8. Be vigilant when you open new accounts and, even though it may seem boring, take the time to read the fine print.
“Often fees are involved, such as a starting fee and on-going fees on accounts like a money market account, and these are collected automatically,” says van Niekerk. If you’re unsure, ask your banker to explain in detail what all the relevant fees are which will be deducted directly and decide on the back of that whether the account is worth your while.
9. When you draw cash from an ATM, do you know what the charge is for every withdrawal?
You may think you’re saving money by drawing (and subsequently spending) only small amounts at a time, but once you’ve considered that you actually pay anything from R5 to R11 per withdrawal, it suddenly would make a lot more sense to rather draw one larger amount weekly instead of small amounts every other day.
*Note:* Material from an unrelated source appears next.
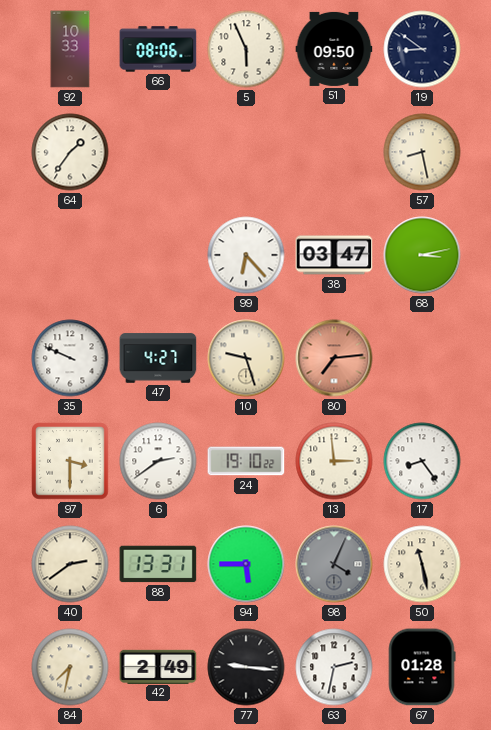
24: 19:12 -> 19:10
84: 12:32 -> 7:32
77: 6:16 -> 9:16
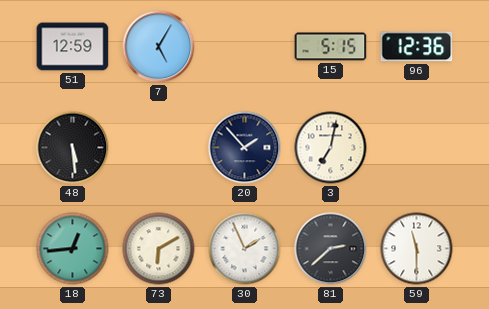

However, things do get more complicated the more you draw too, and at some banks, the charges for drawing R600 can be double that of drawing R500. This is just yet another incentive to spend some time finding out exactly what deal your bank is offering you, and what every single transaction – even an ATM withdrawal – costs.
10. Children of bankers and financial experts tend to be well versed in the art of shrewd money management, but there’s no reason why your kids can’t enjoy the same benefits.
“The lessons of money management are best learnt when young,” says Reddy. Most banks accommodate youngsters and their specific banking needs (such as the Standard Bank Sum1 account), allowing them to graduate from piggy-bank savings to formal banking.
Having an account teaches children the basics of transacting on an electronic account – and accounts like these involve little or no banking fees. It’s also a great way to teach children about savings, and seeing how they earn even small amounts of interest can be a huge incentive for smart money management.
The business of banking has changed dramatically over the last few decades, and long gone are the days of hiding your hard-earned cash under the mattress. It seems that more often than not, electronic transfers are the way to go (and far cheaper to boot), and in the absence of conformity when it comes to various banking fees, shopping around for the best deals definitely pays off in the long run.